State the number of lines in the following data that contain the string "size", and nothing else.
══ Task material ══
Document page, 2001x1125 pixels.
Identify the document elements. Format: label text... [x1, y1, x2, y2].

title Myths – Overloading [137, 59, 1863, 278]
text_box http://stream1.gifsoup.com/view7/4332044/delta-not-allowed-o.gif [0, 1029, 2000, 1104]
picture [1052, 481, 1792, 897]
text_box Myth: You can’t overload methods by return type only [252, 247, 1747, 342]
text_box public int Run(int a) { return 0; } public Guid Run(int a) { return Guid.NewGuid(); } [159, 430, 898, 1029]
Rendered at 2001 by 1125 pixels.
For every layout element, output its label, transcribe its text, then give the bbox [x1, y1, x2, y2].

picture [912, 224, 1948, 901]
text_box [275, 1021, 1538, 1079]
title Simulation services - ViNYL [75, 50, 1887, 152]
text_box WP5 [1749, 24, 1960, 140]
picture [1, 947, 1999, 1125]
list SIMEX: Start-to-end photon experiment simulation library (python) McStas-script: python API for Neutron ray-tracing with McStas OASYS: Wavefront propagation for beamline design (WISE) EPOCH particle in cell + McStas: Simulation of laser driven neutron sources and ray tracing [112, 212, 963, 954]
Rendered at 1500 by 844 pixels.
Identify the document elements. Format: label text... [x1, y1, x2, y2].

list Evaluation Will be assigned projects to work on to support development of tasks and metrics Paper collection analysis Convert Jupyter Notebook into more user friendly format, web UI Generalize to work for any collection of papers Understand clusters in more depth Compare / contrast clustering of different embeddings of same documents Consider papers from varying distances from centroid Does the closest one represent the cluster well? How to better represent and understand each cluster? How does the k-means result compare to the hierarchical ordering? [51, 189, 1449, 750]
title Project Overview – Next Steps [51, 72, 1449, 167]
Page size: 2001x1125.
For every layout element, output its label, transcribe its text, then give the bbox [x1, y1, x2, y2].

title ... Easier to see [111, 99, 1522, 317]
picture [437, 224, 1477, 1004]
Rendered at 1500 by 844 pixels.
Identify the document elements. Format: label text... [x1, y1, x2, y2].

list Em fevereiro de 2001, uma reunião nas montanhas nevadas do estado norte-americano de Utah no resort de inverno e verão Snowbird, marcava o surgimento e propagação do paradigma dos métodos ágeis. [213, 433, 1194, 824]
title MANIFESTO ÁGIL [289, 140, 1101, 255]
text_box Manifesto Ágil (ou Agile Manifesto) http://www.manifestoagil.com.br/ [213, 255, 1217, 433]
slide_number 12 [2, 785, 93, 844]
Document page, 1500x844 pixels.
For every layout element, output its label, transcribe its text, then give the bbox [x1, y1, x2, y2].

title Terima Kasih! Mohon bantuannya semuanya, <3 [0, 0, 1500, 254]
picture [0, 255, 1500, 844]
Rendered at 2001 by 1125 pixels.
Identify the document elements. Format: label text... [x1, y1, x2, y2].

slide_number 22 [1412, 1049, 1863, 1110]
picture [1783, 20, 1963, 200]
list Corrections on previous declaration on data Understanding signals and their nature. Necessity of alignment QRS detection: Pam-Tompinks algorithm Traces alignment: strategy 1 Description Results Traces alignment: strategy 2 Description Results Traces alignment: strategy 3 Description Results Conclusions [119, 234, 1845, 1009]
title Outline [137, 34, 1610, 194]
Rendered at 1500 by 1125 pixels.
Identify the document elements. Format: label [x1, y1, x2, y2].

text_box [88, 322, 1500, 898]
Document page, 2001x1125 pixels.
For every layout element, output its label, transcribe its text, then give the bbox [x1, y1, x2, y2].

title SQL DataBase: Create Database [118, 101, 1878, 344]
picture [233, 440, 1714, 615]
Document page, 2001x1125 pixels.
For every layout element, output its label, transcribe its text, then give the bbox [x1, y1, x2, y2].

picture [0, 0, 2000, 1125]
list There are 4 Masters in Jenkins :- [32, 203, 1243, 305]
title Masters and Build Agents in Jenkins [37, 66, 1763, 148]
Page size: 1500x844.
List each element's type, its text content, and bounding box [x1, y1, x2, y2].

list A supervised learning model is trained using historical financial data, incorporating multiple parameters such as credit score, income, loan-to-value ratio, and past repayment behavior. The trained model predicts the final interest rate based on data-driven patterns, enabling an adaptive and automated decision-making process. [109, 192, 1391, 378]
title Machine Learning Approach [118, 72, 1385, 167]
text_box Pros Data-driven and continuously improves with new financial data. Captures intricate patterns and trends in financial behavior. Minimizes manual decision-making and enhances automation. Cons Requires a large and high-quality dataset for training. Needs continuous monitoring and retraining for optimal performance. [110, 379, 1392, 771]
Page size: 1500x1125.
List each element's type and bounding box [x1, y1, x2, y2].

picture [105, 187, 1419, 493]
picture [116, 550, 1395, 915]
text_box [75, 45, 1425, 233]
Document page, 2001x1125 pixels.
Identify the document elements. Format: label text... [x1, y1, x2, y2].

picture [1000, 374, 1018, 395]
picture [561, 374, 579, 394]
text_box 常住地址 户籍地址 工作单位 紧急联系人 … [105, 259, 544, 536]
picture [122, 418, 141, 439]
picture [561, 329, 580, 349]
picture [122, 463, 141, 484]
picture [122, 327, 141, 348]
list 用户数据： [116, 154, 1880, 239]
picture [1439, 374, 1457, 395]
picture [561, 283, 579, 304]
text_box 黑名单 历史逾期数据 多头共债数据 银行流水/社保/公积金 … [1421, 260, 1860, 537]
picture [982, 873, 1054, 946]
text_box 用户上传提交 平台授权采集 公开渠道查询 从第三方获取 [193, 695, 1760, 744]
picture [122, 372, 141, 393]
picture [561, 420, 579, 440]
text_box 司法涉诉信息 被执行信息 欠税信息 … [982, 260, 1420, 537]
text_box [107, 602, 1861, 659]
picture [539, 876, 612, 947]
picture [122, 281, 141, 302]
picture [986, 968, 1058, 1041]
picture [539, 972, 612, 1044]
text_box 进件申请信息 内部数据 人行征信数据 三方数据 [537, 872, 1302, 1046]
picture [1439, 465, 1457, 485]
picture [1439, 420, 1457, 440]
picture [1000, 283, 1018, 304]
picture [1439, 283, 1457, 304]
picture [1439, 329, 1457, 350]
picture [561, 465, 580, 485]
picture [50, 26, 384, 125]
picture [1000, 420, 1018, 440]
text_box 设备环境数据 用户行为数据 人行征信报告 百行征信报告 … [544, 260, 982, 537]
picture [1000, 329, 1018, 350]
═══
*Answer:* 3